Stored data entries

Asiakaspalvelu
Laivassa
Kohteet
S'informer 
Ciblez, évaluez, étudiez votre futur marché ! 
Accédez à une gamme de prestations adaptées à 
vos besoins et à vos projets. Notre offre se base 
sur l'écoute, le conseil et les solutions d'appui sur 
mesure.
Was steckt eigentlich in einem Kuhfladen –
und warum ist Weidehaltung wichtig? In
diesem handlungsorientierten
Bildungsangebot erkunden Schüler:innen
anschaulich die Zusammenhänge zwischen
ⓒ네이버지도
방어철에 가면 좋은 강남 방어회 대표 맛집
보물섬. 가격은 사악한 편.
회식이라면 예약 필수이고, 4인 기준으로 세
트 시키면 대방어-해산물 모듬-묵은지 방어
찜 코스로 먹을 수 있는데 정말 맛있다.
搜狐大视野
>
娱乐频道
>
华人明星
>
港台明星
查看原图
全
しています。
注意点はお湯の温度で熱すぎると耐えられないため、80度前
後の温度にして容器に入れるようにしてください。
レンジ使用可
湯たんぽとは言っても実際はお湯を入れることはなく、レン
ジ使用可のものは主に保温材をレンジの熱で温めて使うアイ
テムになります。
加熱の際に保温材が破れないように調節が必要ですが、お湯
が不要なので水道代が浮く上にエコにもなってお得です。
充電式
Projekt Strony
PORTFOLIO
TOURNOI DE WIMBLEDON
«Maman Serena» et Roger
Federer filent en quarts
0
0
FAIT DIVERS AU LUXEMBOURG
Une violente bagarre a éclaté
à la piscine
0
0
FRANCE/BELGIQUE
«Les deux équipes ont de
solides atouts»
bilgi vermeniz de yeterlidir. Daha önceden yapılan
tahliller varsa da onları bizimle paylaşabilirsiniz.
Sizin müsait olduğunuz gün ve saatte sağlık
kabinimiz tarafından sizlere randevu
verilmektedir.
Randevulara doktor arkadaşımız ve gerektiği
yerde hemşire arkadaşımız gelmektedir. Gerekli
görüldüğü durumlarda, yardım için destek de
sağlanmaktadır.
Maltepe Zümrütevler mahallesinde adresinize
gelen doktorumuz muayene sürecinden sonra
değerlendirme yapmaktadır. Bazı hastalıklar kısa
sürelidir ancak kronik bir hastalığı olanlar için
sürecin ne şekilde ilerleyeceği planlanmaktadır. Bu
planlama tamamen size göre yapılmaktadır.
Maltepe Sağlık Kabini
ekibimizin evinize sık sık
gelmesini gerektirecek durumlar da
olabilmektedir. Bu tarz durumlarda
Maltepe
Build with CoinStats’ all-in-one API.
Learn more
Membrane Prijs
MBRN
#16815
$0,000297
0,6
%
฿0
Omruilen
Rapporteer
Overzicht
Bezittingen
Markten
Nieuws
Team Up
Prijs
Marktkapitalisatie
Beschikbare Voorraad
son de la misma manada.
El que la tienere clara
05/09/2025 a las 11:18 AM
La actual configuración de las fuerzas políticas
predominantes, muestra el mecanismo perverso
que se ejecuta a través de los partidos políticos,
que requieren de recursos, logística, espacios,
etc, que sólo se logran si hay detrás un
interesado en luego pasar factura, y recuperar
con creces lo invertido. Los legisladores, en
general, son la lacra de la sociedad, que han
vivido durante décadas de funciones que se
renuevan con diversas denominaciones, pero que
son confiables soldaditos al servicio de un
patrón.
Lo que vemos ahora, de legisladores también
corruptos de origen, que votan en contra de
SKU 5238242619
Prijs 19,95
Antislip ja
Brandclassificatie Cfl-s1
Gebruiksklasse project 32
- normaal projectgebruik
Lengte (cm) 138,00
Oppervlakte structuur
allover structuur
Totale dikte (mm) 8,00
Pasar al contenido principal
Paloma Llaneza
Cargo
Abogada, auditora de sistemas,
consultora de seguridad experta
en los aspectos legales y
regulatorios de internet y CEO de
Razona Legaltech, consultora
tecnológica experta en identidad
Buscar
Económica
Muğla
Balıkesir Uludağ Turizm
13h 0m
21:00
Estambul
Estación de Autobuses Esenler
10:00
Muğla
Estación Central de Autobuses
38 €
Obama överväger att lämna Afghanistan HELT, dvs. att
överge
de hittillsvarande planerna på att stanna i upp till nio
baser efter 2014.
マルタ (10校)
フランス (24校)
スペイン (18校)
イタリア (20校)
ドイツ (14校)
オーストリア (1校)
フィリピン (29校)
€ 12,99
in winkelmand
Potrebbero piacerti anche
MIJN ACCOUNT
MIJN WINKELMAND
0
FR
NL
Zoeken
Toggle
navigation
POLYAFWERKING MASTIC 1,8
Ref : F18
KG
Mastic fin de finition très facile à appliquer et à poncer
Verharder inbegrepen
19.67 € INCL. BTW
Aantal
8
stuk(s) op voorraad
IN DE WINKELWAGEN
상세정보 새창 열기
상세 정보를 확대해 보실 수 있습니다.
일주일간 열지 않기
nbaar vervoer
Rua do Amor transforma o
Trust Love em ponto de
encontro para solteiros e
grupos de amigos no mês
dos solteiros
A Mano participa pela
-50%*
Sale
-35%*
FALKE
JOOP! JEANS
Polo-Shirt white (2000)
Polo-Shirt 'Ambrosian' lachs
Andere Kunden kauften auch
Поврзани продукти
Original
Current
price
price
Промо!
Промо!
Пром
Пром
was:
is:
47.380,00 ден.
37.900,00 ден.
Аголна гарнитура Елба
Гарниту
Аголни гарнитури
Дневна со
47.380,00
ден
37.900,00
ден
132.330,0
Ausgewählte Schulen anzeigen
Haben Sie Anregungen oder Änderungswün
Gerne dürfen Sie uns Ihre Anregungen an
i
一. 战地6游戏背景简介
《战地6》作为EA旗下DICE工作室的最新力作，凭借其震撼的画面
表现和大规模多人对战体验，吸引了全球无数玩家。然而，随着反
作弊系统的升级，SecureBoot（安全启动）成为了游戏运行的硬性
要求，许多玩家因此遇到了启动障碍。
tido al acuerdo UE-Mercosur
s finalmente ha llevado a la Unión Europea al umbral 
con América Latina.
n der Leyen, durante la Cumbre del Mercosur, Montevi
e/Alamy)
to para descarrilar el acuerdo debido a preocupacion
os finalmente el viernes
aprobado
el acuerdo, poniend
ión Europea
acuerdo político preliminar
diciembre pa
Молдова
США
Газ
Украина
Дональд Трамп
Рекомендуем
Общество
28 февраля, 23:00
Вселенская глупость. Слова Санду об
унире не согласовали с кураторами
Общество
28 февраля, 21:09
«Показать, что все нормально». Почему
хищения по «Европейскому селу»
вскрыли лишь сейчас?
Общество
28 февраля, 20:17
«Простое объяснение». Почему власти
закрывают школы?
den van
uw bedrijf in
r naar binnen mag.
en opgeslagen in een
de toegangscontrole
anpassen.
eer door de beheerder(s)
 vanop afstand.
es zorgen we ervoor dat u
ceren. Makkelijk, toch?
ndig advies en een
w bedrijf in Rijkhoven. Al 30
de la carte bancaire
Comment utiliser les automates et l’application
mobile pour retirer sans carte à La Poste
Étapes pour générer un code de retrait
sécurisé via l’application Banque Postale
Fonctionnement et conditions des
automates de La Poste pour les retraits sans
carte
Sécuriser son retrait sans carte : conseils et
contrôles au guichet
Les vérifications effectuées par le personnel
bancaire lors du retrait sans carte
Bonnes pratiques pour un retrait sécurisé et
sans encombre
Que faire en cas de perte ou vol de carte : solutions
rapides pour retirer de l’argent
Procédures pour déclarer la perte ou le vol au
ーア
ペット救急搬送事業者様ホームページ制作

_TASK DIRECTIONS_. From start to finish, retype the records above with complete accuracy.

_OUTPUT BELOW_.
Asiakaspalvelu
Laivassa
Kohteet
S'informer 
Ciblez, évaluez, étudiez votre futur marché ! 
Accédez à une gamme de prestations adaptées à 
vos besoins et à vos projets. Notre offre se base 
sur l'écoute, le conseil et les solutions d'appui sur 
mesure.
Was steckt eigentlich in einem Kuhfladen –
und warum ist Weidehaltung wichtig? In
diesem handlungsorientierten
Bildungsangebot erkunden Schüler:innen
anschaulich die Zusammenhänge zwischen
ⓒ네이버지도
방어철에 가면 좋은 강남 방어회 대표 맛집
보물섬. 가격은 사악한 편.
회식이라면 예약 필수이고, 4인 기준으로 세
트 시키면 대방어-해산물 모듬-묵은지 방어
찜 코스로 먹을 수 있는데 정말 맛있다.
搜狐大视野
>
娱乐频道
>
华人明星
>
港台明星
查看原图
全
しています。
注意点はお湯の温度で熱すぎると耐えられないため、80度前
後の温度にして容器に入れるようにしてください。
レンジ使用可
湯たんぽとは言っても実際はお湯を入れることはなく、レン
ジ使用可のものは主に保温材をレンジの熱で温めて使うアイ
テムになります。
加熱の際に保温材が破れないように調節が必要ですが、お湯
が不要なので水道代が浮く上にエコにもなってお得です。
充電式
Projekt Strony
PORTFOLIO
TOURNOI DE WIMBLEDON
«Maman Serena» et Roger
Federer filent en quarts
0
0
FAIT DIVERS AU LUXEMBOURG
Une violente bagarre a éclaté
à la piscine
0
0
FRANCE/BELGIQUE
«Les deux équipes ont de
solides atouts»
bilgi vermeniz de yeterlidir. Daha önceden yapılan
tahliller varsa da onları bizimle paylaşabilirsiniz.
Sizin müsait olduğunuz gün ve saatte sağlık
kabinimiz tarafından sizlere randevu
verilmektedir.
Randevulara doktor arkadaşımız ve gerektiği
yerde hemşire arkadaşımız gelmektedir. Gerekli
görüldüğü durumlarda, yardım için destek de
sağlanmaktadır.
Maltepe Zümrütevler mahallesinde adresinize
gelen doktorumuz muayene sürecinden sonra
değerlendirme yapmaktadır. Bazı hastalıklar kısa
sürelidir ancak kronik bir hastalığı olanlar için
sürecin ne şekilde ilerleyeceği planlanmaktadır. Bu
planlama tamamen size göre yapılmaktadır.
Maltepe Sağlık Kabini
ekibimizin evinize sık sık
gelmesini gerektirecek durumlar da
olabilmektedir. Bu tarz durumlarda
Maltepe
Build with CoinStats’ all-in-one API.
Learn more
Membrane Prijs
MBRN
#16815
$0,000297
0,6
%
฿0
Omruilen
Rapporteer
Overzicht
Bezittingen
Markten
Nieuws
Team Up
Prijs
Marktkapitalisatie
Beschikbare Voorraad
son de la misma manada.
El que la tienere clara
05/09/2025 a las 11:18 AM
La actual configuración de las fuerzas políticas
predominantes, muestra el mecanismo perverso
que se ejecuta a través de los partidos políticos,
que requieren de recursos, logística, espacios,
etc, que sólo se logran si hay detrás un
interesado en luego pasar factura, y recuperar
con creces lo invertido. Los legisladores, en
general, son la lacra de la sociedad, que han
vivido durante décadas de funciones que se
renuevan con diversas denominaciones, pero que
son confiables soldaditos al servicio de un
patrón.
Lo que vemos ahora, de legisladores también
corruptos de origen, que votan en contra de
SKU 5238242619
Prijs 19,95
Antislip ja
Brandclassificatie Cfl-s1
Gebruiksklasse project 32
- normaal projectgebruik
Lengte (cm) 138,00
Oppervlakte structuur
allover structuur
Totale dikte (mm) 8,00
Pasar al contenido principal
Paloma Llaneza
Cargo
Abogada, auditora de sistemas,
consultora de seguridad experta
en los aspectos legales y
regulatorios de internet y CEO de
Razona Legaltech, consultora
tecnológica experta en identidad
Buscar
Económica
Muğla
Balıkesir Uludağ Turizm
13h 0m
21:00
Estambul
Estación de Autobuses Esenler
10:00
Muğla
Estación Central de Autobuses
38 €
Obama överväger att lämna Afghanistan HELT, dvs. att
överge
de hittillsvarande planerna på att stanna i upp till nio
baser efter 2014.
マルタ (10校)
フランス (24校)
スペイン (18校)
イタリア (20校)
ドイツ (14校)
オーストリア (1校)
フィリピン (29校)
€ 12,99
in winkelmand
Potrebbero piacerti anche
MIJN ACCOUNT
MIJN WINKELMAND
0
FR
NL
Zoeken
Toggle
navigation
POLYAFWERKING MASTIC 1,8
Ref : F18
KG
Mastic fin de finition très facile à appliquer et à poncer
Verharder inbegrepen
19.67 € INCL. BTW
Aantal
8
stuk(s) op voorraad
IN DE WINKELWAGEN
상세정보 새창 열기
상세 정보를 확대해 보실 수 있습니다.
일주일간 열지 않기
nbaar vervoer
Rua do Amor transforma o
Trust Love em ponto de
encontro para solteiros e
grupos de amigos no mês
dos solteiros
A Mano participa pela
-50%*
Sale
-35%*
FALKE
JOOP! JEANS
Polo-Shirt white (2000)
Polo-Shirt 'Ambrosian' lachs
Andere Kunden kauften auch
Поврзани продукти
Original
Current
price
price
Промо!
Промо!
Пром
Пром
was:
is:
47.380,00 ден.
37.900,00 ден.
Аголна гарнитура Елба
Гарниту
Аголни гарнитури
Дневна со
47.380,00
ден
37.900,00
ден
132.330,0
Ausgewählte Schulen anzeigen
Haben Sie Anregungen oder Änderungswün
Gerne dürfen Sie uns Ihre Anregungen an
i
一. 战地6游戏背景简介
《战地6》作为EA旗下DICE工作室的最新力作，凭借其震撼的画面
表现和大规模多人对战体验，吸引了全球无数玩家。然而，随着反
作弊系统的升级，SecureBoot（安全启动）成为了游戏运行的硬性
要求，许多玩家因此遇到了启动障碍。
tido al acuerdo UE-Mercosur
s finalmente ha llevado a la Unión Europea al umbral 
con América Latina.
n der Leyen, durante la Cumbre del Mercosur, Montevi
e/Alamy)
to para descarrilar el acuerdo debido a preocupacion
os finalmente el viernes
aprobado
el acuerdo, poniend
ión Europea
acuerdo político preliminar
diciembre pa
Молдова
США
Газ
Украина
Дональд Трамп
Рекомендуем
Общество
28 февраля, 23:00
Вселенская глупость. Слова Санду об
унире не согласовали с кураторами
Общество
28 февраля, 21:09
«Показать, что все нормально». Почему
хищения по «Европейскому селу»
вскрыли лишь сейчас?
Общество
28 февраля, 20:17
«Простое объяснение». Почему власти
закрывают школы?
den van
uw bedrijf in
r naar binnen mag.
en opgeslagen in een
de toegangscontrole
anpassen.
eer door de beheerder(s)
 vanop afstand.
es zorgen we ervoor dat u
ceren. Makkelijk, toch?
ndig advies en een
w bedrijf in Rijkhoven. Al 30
de la carte bancaire
Comment utiliser les automates et l’application
mobile pour retirer sans carte à La Poste
Étapes pour générer un code de retrait
sécurisé via l’application Banque Postale
Fonctionnement et conditions des
automates de La Poste pour les retraits sans
carte
Sécuriser son retrait sans carte : conseils et
contrôles au guichet
Les vérifications effectuées par le personnel
bancaire lors du retrait sans carte
Bonnes pratiques pour un retrait sécurisé et
sans encombre
Que faire en cas de perte ou vol de carte : solutions
rapides pour retirer de l’argent
Procédures pour déclarer la perte ou le vol au
ーア
ペット救急搬送事業者様ホームページ制作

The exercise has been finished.